When the Kernelizer Runs
The kernelizer is invoked during realize():
pub fn realize(x: &[&Tensor]) -> Result<(), ZyxError> {
// 1. Lock the runtime
// 2. Identify which tensors need evaluation
// 3. Topological sort based on reference counts
// 4. Call kernelizer to build kernels
// 5. Optimize and compile each kernel
// 6. Execute on device
// 7. Release unused nodes
}
Fusion Logic
The kernelizer processes graph nodes bottom-up in topological order. Each graph node type adds ops to the kernel its input lives in — fusion is the default, splitting happens only when needed.
Per-Node Type Behavior
| Graph Node | Kernel Decision |
|---|---|
Unary, Cast | Always fuse — add op to the input’s kernel |
Expand, Permute, Reshape, Pad | Add Move op to the input’s kernel (free after unfolding) |
Binary | Merge both input kernels into one |
Reduce | Add reduce op to the input’s kernel |
Const | Create a new kernel with a constant |
When Splitting Happens
The key splitting decision is in duplicate_or_store(). When a kernel has multiple outputs (a tensor used by >1 downstream), the kernelizer chooses:
- If preceded by a reduce (expensive to recompute) → store the intermediate result to global memory, create a new load kernel for the next consumer
- If NOT preceded by a reduce (cheap to recompute) → duplicate the kernel so each consumer gets its own copy
This is a cost heuristic, not a simple rule: is recomputing cheaper than a global memory store+load?

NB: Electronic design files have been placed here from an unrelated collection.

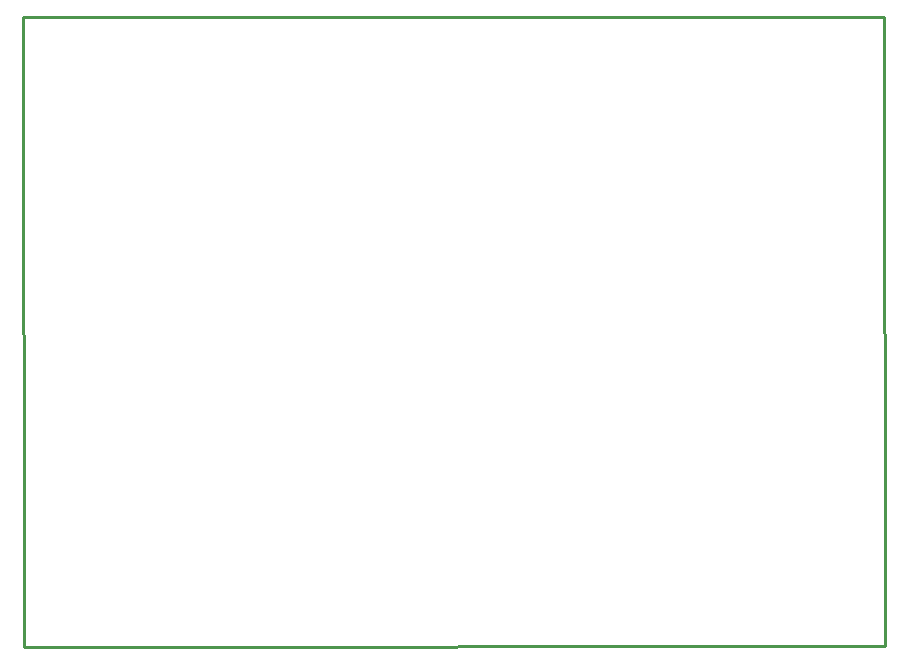
<source format=gbr>
G04 EAGLE Gerber X2 export*
%TF.Part,Single*%
%TF.FileFunction,Profile,NP*%
%TF.FilePolarity,Positive*%
%TF.GenerationSoftware,Autodesk,EAGLE,9.0.1*%
%TF.CreationDate,2018-07-06T12:17:37Z*%
G75*
%MOMM*%
%FSLAX34Y34*%
%LPD*%
%AMOC8*
5,1,8,0,0,1.08239X$1,22.5*%
G01*
%ADD10C,0.254000*%


D10*
X-762Y533046D02*
X0Y0D01*
X728728Y381D01*
X728220Y533300D01*
X-762Y533046D01*
M02*

</source>
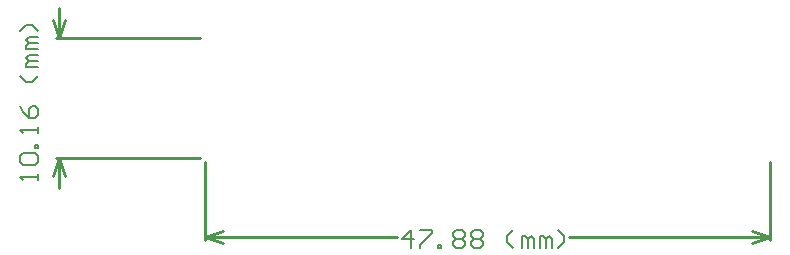
<source format=gm1>
G04 Layer_Color=16711935*
%FSTAX24Y24*%
%MOIN*%
G70*
G01*
G75*
%ADD44C,0.0100*%
%ADD73C,0.0060*%
D44*
X0397Y0272D02*
Y029791D01*
X02085Y0272D02*
Y029791D01*
X032974Y0273D02*
X0397D01*
X02085D02*
X027256D01*
X0391Y0275D02*
X0397Y0273D01*
X0391Y0271D02*
X0397Y0273D01*
X02085D02*
X02145Y0271D01*
X02085Y0273D02*
X02145Y0275D01*
X0159Y03395D02*
X020691D01*
X0159Y02995D02*
X020691D01*
X016Y02895D02*
Y02995D01*
Y03395D02*
Y03495D01*
X0158Y02935D02*
X016Y02995D01*
X0162Y02935D01*
X016Y03395D02*
X0162Y03455D01*
X0158D02*
X016Y03395D01*
D73*
X027716Y02694D02*
Y02754D01*
X027416Y02724D01*
X027816D01*
X028016Y02754D02*
X028416D01*
Y02744D01*
X028016Y02704D01*
Y02694D01*
X028615D02*
Y02704D01*
X028715D01*
Y02694D01*
X028615D01*
X029115Y02744D02*
X029215Y02754D01*
X029415D01*
X029515Y02744D01*
Y02734D01*
X029415Y02724D01*
X029515Y02714D01*
Y02704D01*
X029415Y02694D01*
X029215D01*
X029115Y02704D01*
Y02714D01*
X029215Y02724D01*
X029115Y02734D01*
Y02744D01*
X029215Y02724D02*
X029415D01*
X029715Y02744D02*
X029815Y02754D01*
X030015D01*
X030115Y02744D01*
Y02734D01*
X030015Y02724D01*
X030115Y02714D01*
Y02704D01*
X030015Y02694D01*
X029815D01*
X029715Y02704D01*
Y02714D01*
X029815Y02724D01*
X029715Y02734D01*
Y02744D01*
X029815Y02724D02*
X030015D01*
X031115Y02694D02*
X030915Y02714D01*
Y02734D01*
X031115Y02754D01*
X031415Y02694D02*
Y02734D01*
X031515D01*
X031615Y02724D01*
Y02694D01*
Y02724D01*
X031714Y02734D01*
X031814Y02724D01*
Y02694D01*
X032014D02*
Y02734D01*
X032114D01*
X032214Y02724D01*
Y02694D01*
Y02724D01*
X032314Y02734D01*
X032414Y02724D01*
Y02694D01*
X032614D02*
X032814Y02714D01*
Y02734D01*
X032614Y02754D01*
X01528Y029191D02*
Y029391D01*
Y029291D01*
X01468D01*
X01478Y029191D01*
Y029691D02*
X01468Y029791D01*
Y029991D01*
X01478Y030091D01*
X01518D01*
X01528Y029991D01*
Y029791D01*
X01518Y029691D01*
X01478D01*
X01528Y03029D02*
X01518D01*
Y03039D01*
X01528D01*
Y03029D01*
Y03079D02*
Y03099D01*
Y03089D01*
X01468D01*
X01478Y03079D01*
X01468Y03169D02*
X01478Y03149D01*
X01498Y03129D01*
X01518D01*
X01528Y03139D01*
Y03159D01*
X01518Y03169D01*
X01508D01*
X01498Y03159D01*
Y03129D01*
X01528Y03269D02*
X01508Y03249D01*
X01488D01*
X01468Y03269D01*
X01528Y03299D02*
X01488D01*
Y03309D01*
X01498Y03319D01*
X01528D01*
X01498D01*
X01488Y03329D01*
X01498Y033389D01*
X01528D01*
Y033589D02*
X01488D01*
Y033689D01*
X01498Y033789D01*
X01528D01*
X01498D01*
X01488Y033889D01*
X01498Y033989D01*
X01528D01*
Y034189D02*
X01508Y034389D01*
X01488D01*
X01468Y034189D01*
M02*

</source>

Stores also trigger automatically when a graph node is requested as the final output (to_eval), creating a natural boundary there.
Practical Outcome
Each kernel tends to center around one reduce loop, with all fused element-wise ops grouped before and after it. A chain of element-wise ops always fuses into one kernel. Reduce-heavy graphs may end up with each reduce in its own kernel separated by store/load boundaries.
The Kernelizer Struct
struct Kernelizer<'a> {
must_keep_nodes: Set<TensorId>,
pending_stores: Set<TensorId>,
realized_nodes: Set<TensorId>,
kernels: Slab<KMKernelId, Kernel>,
visited: Map<TensorId, (KMKernelId, OpId)>,
rcs: Map<TensorId, u32>,
graph: &'a Graph,
// ...
}
The visited map tracks which graph nodes have been converted to kernel ops. When a graph node is already in visited, the kernelizer uses the existing kernel result instead of recomputing — this is how shared subgraphs are handled.
Building Kernel Ops
Each graph node type maps to kernel IR operations:
| Graph Node | Kernel IR |
|---|---|
Const | Op::Const |
Leaf | Op::Define (global memory) |
Unary | Op::Unary |
Binary | Op::Binary or Op::Mad |
Reduce | Op::Reduce |
Reshape | Op::Move (view unfolding) |
Expand | Op::Move (view unfolding) |
Permute | Op::Move (view unfolding) |
Pad | Op::Move (view unfolding) |
View operations (reshape, expand, permute, pad) are unfolded into index arithmetic rather than becoming separate ops. This is how they become “free” — the index computation is inlined into the load/store operations.
Kernel Caching
pub struct KernelCache {
pub cache: Map<KernelId, Kernel>,
}
After a kernel is built and optimized, its hash is computed. If the same kernel was compiled before, the cached compiled program is reused. The cache persists across realize() calls, so repeated graph patterns (like training loop iterations) hit the cache on the second iteration.